O Letramento Racial Crítico, o que caracteriza a produção das oficinas a serem executadas com as crianças, é de extrema importância para se pensar a maneira como trabalhar os diversos conflitos raciais em sala de aula, muito embora isso não seja feito, necessariamente de maneira sistematizada, a partir de uma discussão que utilize palavras como “racismo”, “raça”. Ele contribui para a compreensão, principalmente do educador, de que se as relações raciais estão em jogo em todos os âmbitos da vida social, há que se pensar maneiras de reformular e reconstruir tais relações.

Com a execução das atividades, pode-se perceber uma mudança de comportamento do próprio corpo de professores e funcionários das escolas com relação à temática racial. Antes, o tema era escassamente ou não discutido nas práticas cotidianas, o que é bastante recorrente nas escolas, pois, como aponta Noguera (2012): “não é raro que a proposta de uma educação antirracista seja tomada como um tema, alguma coisa pontual, localizada e ‘estrangeira’” (p. 70), apesar da existência da Lei 10.639/03, que visa regulamentar o ensino de história e cultura africanas nas escolas, e da determinação do Plano Nacional para Implementação das Diretrizes Curriculares Nacionais para Educação das Relações Étnico-raciais, lançado em 2008, responsável por estabelecer medidas no intuito de apoiar e regulamentar as ações em favor da transformação das relações étnico-raciais na sociedade brasileira.

Agora, entende-se que já há uma preocupação com a necessidade de trabalhar com o pensamento mais voltado para essa questão. No entanto, é perceptível o grande despreparo dos profissionais com relação ao tema. Diversos profissionais da escola ao se depararem com as discussões e o cenário levantado mostraram-se extremamente perdidos com relação à maneira de agir nas situações de racismo ou, ainda, não aparentavam ter conhecimento das diversas falhas conceituais que o próprio conteúdo estabelecido para se trabalhar apresentavam.
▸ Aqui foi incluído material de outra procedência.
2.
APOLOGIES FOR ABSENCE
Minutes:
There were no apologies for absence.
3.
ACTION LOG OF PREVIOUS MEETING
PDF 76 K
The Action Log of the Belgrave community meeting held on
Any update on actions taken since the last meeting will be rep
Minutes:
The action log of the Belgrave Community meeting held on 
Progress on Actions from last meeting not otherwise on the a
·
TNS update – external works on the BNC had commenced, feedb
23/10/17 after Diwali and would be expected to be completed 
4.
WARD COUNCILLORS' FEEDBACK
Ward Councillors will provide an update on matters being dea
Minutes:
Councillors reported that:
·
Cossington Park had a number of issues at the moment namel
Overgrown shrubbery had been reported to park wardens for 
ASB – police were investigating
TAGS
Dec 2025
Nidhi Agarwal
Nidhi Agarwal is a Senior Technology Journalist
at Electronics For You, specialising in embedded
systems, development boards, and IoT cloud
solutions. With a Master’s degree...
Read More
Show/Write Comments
Além disso, nota-se a incidência de diversas questões arraigadas e internalizadas, como as piadas a respeito de cabelo e cor dos alunos ou a não utilização de

material que promova e representação positiva do negro, principalmente pela estrutura racista institucional que, muitas vezes faz com que nem se perceba o racismo nas práticas mais corriqueiras. Dessa forma, diante de todos os problemas enfrentados no sistema educacional, torna-se mais uma tarefa árdua a ser enfrentadas pela comunidade escolar.

A respeito dos alunos, e o mais importante, notou-se também uma mudança, ainda tímida, de comportamento. Veem-se, atualmente, alguns cabelos crespos e cacheados naturais, tranças e turbantes, como maneira de exprimir uma forma de aceitação de uma nova leitura que fazem de si mesmos. Ouvem-se sambas cantarolados entre um corredor e outro. Observa-se a auto-repreensão ao utilizar os termos “cabelo duro” ou “macaco”. Aos poucos, assim como em qualquer processo, a realidade tem se mostrado com algumas alterações.

Pode-se observar também que, nos últimos anos, a inserção do negro como público-alvo do mercado estético tem crescido. Isso se dá em um momento em que insurgem diversas iniciativas, coletivos e um movimento bastante crescente no Brasil que relaciona a estética do negro à sua construção identitária. Dessa forma, nota-se a maior valorização dos traços negros naturais – como cabelos crespos, tom de pele, nariz e boca, por exemplo - pelos diversos movimentos negros, tornando a estética e valorização da beleza negra pauta importante dentro da agenda negra, no sentido de atribuir novas maneiras de se estabelecer um movimento de auto reconhecimento e auto valorização do negro.

No entanto, ainda faz-se necessário observar de que maneira as práticas pedagógicas suscitadas pelo EntreLivros e similares podem ainda influenciar e transformar a realidade da questão racial na construção de uma identidade positiva do negro dentro do contextos das séries iniciais do Ensino Fundamental. Tal é o caminho que este trabalho percorre na busca de entender e encontrar maneiras de contribuir em processos de elaboração das identidades das crianças negras inseridas no ciclo fundamental deste espaço escolar.